You have mentioned hormonal balance. Is there any truth in the idea of "happiness hormones"?
The cacao fermentation process, (a vital stage in the process of converting cacao into chocolate), produces phenylethylamine. This central nervous system stimulant boosts levels of serotonin and also dopamine neurotransmitters, which are two of the body's most important "happiness hormones". Tryptophan, an amino acid present in cacao, is also linked to serotonin production and the feelings of happiness, satisfaction and optimism.
When someone wants to be happy or, let's say, not down, which 'pills' from your lab do you offer?
To access the largest quantities of happiness-inducing chocolate, choose a dark chocolate with a minimum 70% cacao content. At least 30g to 60g per day... Or, even better, add organic cacao nibs to smoothies, cereals, fruit salad or as a drizzle on pasta, risotto, etc. Cacao nibs are the purest and least processed version in which cacao can be consumed. By reading the label carefully you can ensure happiness by choosing chocolate and cacao with gastronomic and an ethical quality assurance. We view happiness as a circle that connects the working conditions of the farmers on the cacao plantation to the sofa or dining room table where chocolate is consumed. That's why raw material sourcing at our chocolate factory is conducted under the maxim "Find Happy Share Happy".

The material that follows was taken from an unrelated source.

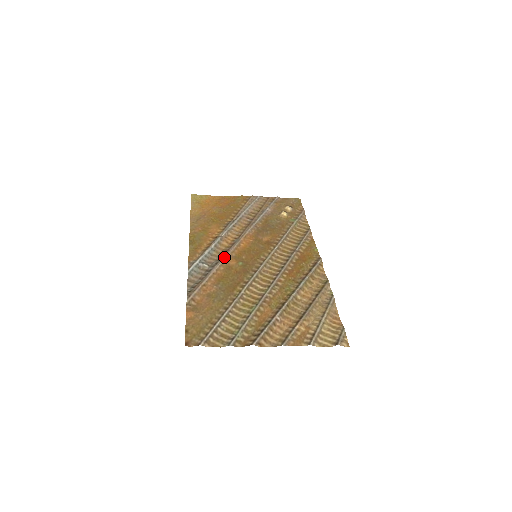
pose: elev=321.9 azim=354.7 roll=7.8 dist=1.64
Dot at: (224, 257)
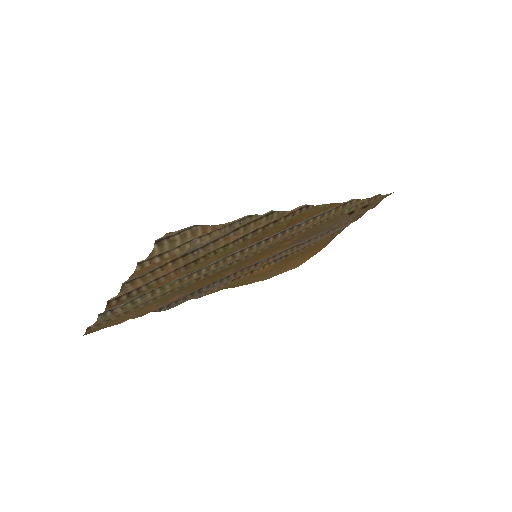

Does the link between chocolate and happiness go deeper?
Although we are of course a chocolate factory, when I set up Mayan Monkey Mijas with my partner, Jason Godwin, in 2012, it very quickly became apparent that what we were purveying was not just chocolate. Although it is true that the big flavour and mouth-melting silky texture of chocolate awaken intense feelings of pleasure, what most of us really look for (be it consciously or otherwise) when we reach for chocolate, in addition to the taste-related enjoyment, is to access the mood-enhancing and energy-increasing properties it unleashes. This was our eureka moment: suddenly, we realised that while we were a chocolate factory on the outside, at heart, we were what I like to term a "happiness lab" - a space in which the creation and communication of happiness were our real priorities.
Have you personally found happiness?
Happiness is more of a journey than a destination, and it's definitely the journey I'm on in all levels of my life, personally and professionally. My work, alongside my partner and team, at the factory is an amazing channel for communicating happiness to our visitors, our supply chain and also within the business world. This year has been such a challenging one for the planet. There is still so much uncertainty and fear of the unknown, as well as sadness at loss of life and wellbeing on so many different levels. Working in the tourism sector here on the Costa del Sol has been scary in that, like so many other businesses down here, we have watched powerless as our business model shattered with the closure of international borders and the restrictions on movement and activity. Like everyone else, we've had our fair share of stress and worry. Without denying any of that, we've managed to stay sane by keeping the focus on the things we can do to be happy and to bring happiness to others.